(Saved entries)
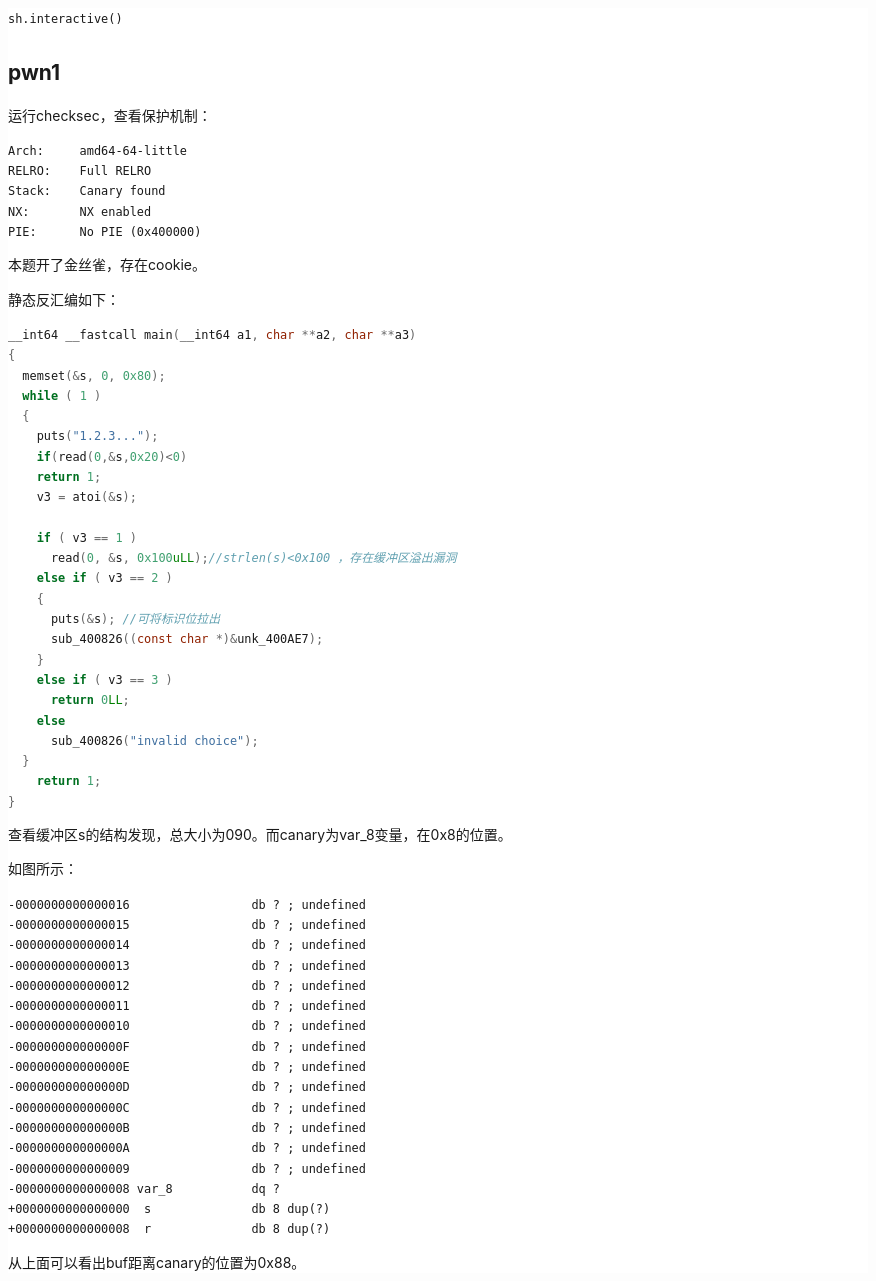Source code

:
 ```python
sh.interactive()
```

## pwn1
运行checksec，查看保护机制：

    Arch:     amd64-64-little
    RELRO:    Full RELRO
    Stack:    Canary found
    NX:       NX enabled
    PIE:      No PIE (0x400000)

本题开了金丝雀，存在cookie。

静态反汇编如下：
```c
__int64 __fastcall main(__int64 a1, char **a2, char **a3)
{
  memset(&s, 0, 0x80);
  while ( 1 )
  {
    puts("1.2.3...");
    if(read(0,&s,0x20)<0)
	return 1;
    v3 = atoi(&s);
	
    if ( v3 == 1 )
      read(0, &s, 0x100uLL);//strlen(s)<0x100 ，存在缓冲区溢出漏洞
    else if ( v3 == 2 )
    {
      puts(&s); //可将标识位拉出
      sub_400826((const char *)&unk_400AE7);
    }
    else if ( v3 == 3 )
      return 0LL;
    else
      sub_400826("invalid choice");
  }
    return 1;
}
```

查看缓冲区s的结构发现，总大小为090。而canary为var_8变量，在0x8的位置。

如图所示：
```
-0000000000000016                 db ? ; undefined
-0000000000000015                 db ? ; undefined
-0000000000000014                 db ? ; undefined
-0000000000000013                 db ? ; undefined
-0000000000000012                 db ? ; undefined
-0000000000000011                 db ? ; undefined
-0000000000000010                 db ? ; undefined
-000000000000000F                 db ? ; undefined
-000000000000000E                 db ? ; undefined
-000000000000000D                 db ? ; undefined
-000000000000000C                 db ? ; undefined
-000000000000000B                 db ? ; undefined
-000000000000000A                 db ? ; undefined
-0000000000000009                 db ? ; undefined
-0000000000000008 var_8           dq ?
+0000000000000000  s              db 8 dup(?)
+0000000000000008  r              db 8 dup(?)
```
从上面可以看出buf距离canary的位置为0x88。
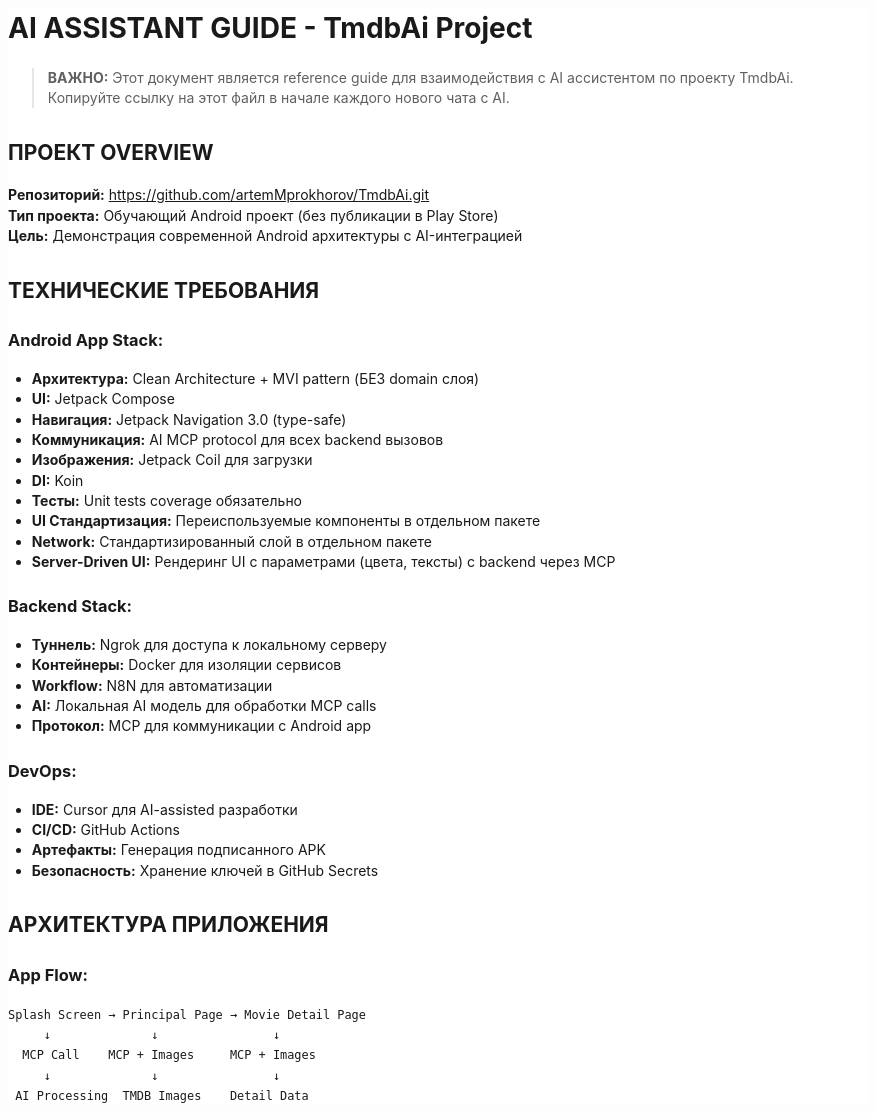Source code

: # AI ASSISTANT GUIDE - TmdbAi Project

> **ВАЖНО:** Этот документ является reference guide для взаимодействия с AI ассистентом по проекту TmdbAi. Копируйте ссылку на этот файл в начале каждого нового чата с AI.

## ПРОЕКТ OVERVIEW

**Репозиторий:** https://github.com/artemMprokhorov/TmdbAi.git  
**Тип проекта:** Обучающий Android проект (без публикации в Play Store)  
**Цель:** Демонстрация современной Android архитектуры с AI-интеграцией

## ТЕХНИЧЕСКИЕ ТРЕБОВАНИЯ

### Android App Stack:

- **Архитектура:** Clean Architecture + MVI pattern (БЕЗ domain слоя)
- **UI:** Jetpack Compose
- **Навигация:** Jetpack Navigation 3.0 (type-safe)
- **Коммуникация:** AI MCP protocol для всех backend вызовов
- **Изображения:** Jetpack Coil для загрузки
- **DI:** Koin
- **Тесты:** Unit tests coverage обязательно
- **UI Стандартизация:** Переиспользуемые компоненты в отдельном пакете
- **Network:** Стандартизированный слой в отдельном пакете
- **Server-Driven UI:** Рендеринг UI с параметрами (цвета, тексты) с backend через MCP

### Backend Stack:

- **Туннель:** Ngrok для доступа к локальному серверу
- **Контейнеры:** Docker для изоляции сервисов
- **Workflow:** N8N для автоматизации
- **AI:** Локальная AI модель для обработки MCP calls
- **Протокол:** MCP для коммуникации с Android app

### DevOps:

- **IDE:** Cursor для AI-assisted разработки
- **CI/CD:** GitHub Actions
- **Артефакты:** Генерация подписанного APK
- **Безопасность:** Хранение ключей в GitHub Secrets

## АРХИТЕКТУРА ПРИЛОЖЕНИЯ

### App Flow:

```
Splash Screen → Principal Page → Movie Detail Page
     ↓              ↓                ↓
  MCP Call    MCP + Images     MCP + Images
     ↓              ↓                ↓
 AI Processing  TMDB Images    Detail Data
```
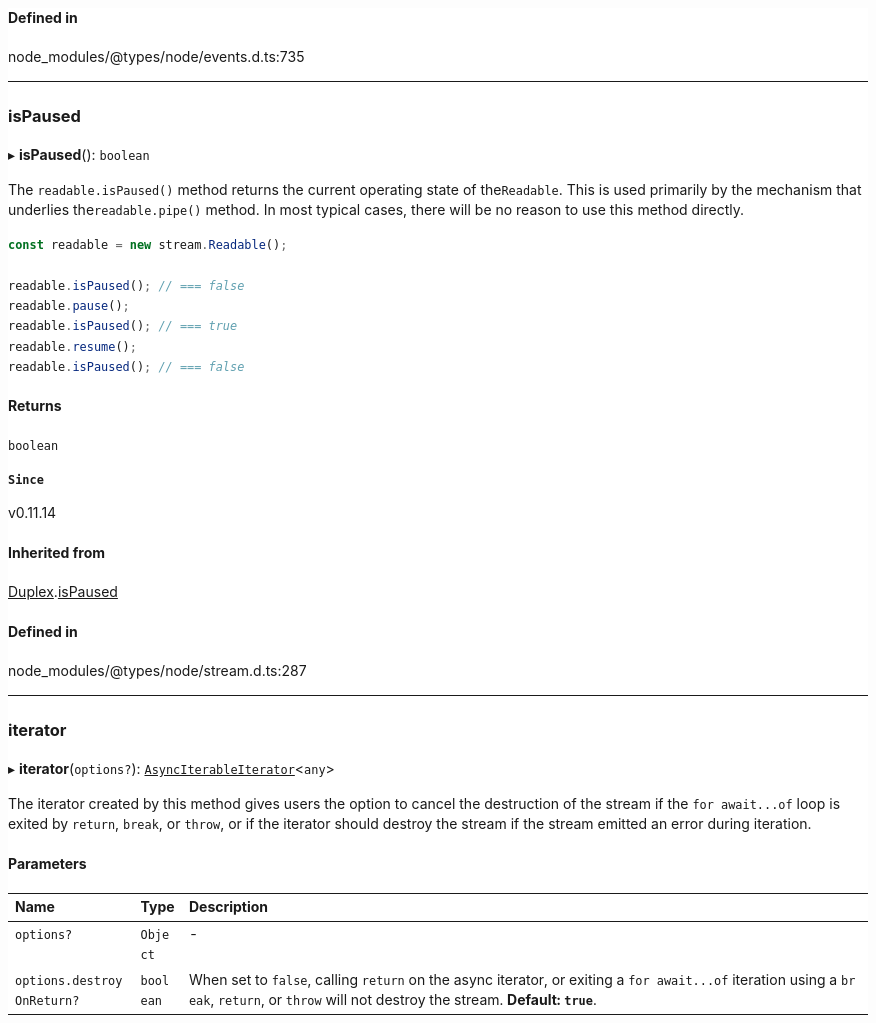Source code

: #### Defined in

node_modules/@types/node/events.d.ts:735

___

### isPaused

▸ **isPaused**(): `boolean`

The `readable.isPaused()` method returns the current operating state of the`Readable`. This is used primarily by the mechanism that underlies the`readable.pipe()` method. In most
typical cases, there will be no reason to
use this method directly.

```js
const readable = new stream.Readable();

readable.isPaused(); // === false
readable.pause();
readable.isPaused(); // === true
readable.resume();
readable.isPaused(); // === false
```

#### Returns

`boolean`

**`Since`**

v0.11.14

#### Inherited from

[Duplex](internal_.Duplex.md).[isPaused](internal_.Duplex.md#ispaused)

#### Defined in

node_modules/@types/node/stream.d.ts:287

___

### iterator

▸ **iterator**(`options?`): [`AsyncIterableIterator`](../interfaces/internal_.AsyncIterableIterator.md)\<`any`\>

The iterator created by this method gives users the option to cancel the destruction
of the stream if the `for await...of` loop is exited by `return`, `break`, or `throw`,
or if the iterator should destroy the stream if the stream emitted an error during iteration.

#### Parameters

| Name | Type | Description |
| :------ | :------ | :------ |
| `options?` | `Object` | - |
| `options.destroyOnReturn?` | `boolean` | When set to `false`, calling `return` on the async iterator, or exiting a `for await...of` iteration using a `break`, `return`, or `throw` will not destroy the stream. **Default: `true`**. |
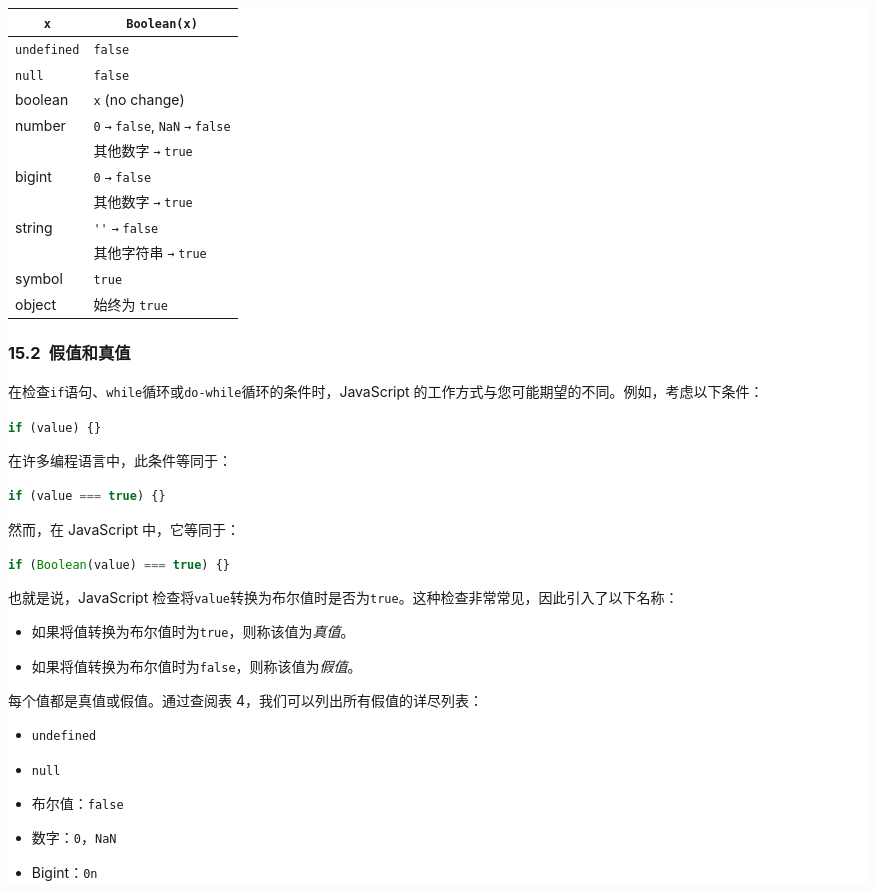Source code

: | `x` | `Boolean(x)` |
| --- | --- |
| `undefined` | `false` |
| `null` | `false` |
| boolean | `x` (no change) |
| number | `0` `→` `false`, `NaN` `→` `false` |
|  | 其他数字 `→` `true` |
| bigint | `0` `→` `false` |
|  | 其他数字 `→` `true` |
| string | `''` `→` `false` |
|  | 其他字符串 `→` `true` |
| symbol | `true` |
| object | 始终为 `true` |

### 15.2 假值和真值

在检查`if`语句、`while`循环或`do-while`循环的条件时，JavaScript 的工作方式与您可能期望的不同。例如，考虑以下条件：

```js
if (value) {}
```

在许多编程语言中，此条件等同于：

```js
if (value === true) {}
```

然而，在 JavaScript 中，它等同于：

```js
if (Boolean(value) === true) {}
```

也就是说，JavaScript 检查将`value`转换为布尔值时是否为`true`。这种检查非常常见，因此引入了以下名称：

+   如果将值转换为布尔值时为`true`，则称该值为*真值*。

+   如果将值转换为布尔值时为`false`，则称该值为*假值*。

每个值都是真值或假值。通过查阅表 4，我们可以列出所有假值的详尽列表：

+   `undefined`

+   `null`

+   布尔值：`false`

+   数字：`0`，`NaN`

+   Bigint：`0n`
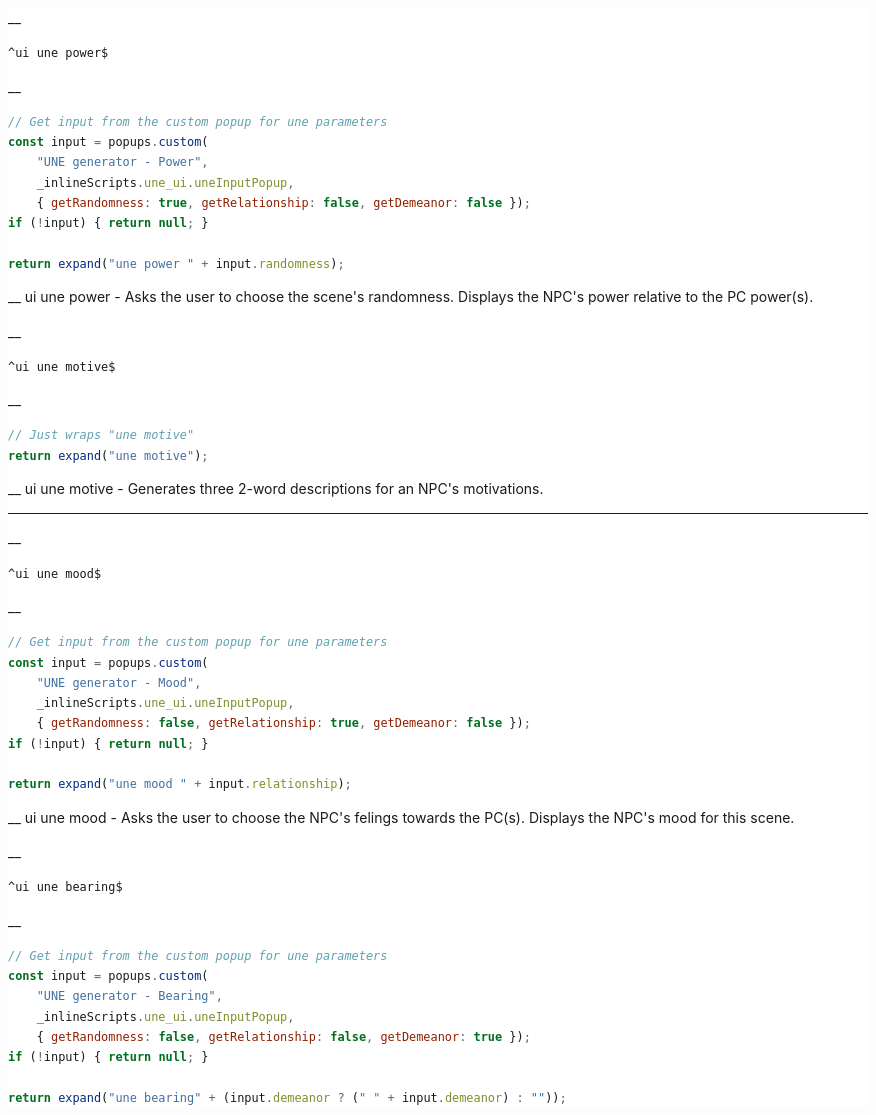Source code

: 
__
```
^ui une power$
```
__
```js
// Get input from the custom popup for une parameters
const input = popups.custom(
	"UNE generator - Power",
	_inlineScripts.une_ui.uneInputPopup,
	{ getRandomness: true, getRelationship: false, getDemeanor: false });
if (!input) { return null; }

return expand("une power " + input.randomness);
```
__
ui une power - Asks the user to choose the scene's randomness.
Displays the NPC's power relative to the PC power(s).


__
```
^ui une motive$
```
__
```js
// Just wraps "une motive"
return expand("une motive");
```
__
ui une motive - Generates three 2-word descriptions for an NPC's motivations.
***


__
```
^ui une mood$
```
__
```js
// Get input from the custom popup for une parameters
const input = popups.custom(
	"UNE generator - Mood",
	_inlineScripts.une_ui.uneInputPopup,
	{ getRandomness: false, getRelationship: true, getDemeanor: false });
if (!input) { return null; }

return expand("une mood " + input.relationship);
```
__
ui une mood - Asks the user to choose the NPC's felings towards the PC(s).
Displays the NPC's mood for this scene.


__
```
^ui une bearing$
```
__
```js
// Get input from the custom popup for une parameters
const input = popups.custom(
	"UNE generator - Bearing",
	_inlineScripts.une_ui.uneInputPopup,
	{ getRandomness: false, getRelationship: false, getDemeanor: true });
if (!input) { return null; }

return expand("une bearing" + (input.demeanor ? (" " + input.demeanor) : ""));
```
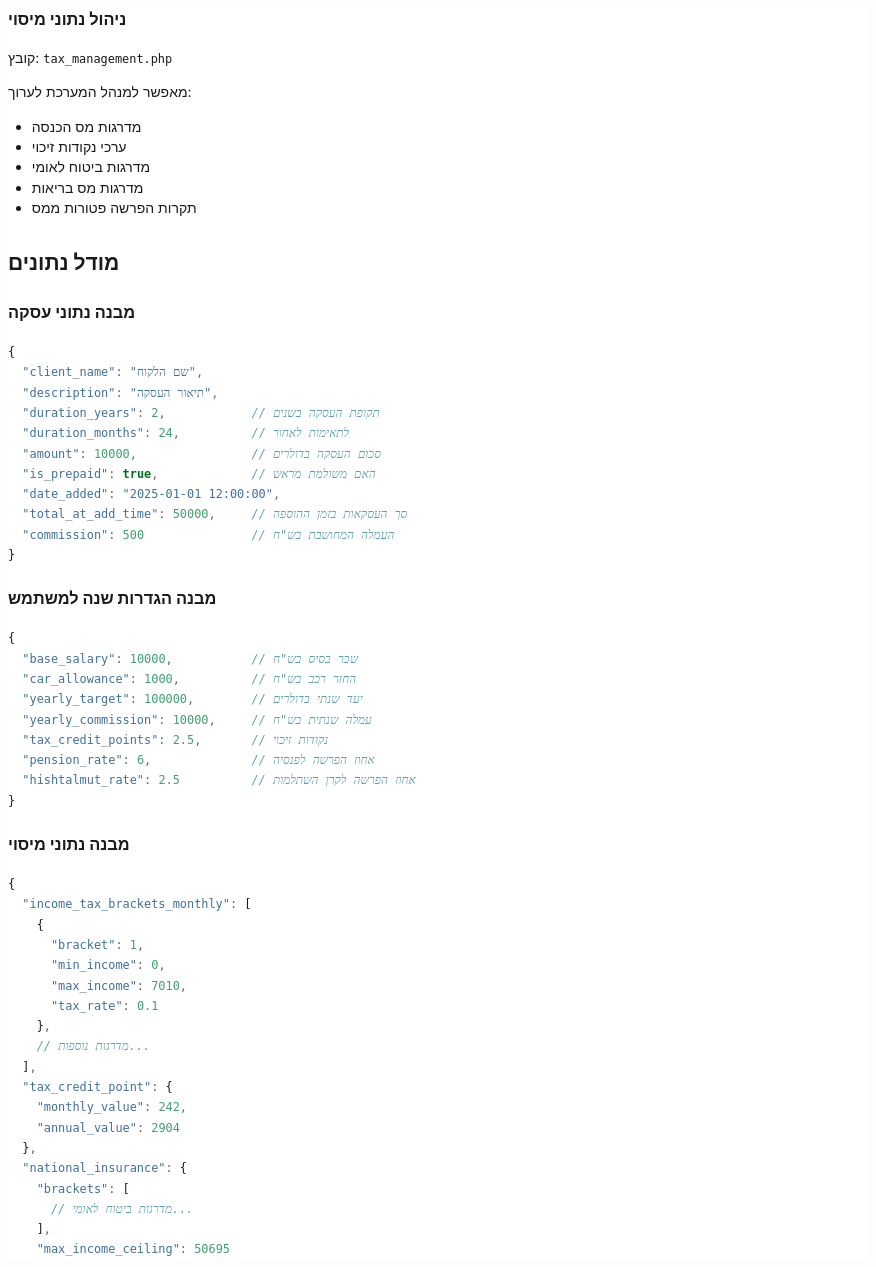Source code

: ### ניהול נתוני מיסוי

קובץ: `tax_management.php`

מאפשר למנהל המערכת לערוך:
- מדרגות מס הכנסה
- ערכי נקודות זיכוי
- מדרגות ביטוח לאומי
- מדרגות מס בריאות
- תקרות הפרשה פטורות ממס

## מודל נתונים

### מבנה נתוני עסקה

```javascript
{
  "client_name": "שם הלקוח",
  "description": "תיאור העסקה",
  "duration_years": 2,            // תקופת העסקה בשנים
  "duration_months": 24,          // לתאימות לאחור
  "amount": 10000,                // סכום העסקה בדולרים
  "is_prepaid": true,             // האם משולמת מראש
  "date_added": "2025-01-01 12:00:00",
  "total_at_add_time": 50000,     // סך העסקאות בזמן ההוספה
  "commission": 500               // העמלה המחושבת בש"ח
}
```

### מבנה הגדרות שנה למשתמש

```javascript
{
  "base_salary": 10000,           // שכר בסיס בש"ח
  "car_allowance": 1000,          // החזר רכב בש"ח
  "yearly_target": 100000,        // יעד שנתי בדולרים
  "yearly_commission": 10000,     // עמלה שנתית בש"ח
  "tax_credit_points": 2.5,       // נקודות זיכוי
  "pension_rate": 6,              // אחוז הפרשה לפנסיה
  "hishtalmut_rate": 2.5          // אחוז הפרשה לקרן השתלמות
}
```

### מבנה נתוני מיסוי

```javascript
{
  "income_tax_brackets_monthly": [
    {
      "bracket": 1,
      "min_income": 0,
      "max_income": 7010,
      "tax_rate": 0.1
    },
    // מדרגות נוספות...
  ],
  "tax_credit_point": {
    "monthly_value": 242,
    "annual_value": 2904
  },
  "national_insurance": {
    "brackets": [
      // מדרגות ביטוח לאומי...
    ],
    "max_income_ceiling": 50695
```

**Work request:** From the entries above, extract each line containing "getDemeanor".

**Answer to this problem:**
	{ getRandomness: true, getRelationship: false, getDemeanor: false });
	{ getRandomness: false, getRelationship: true, getDemeanor: false });
	{ getRandomness: false, getRelationship: false, getDemeanor: true });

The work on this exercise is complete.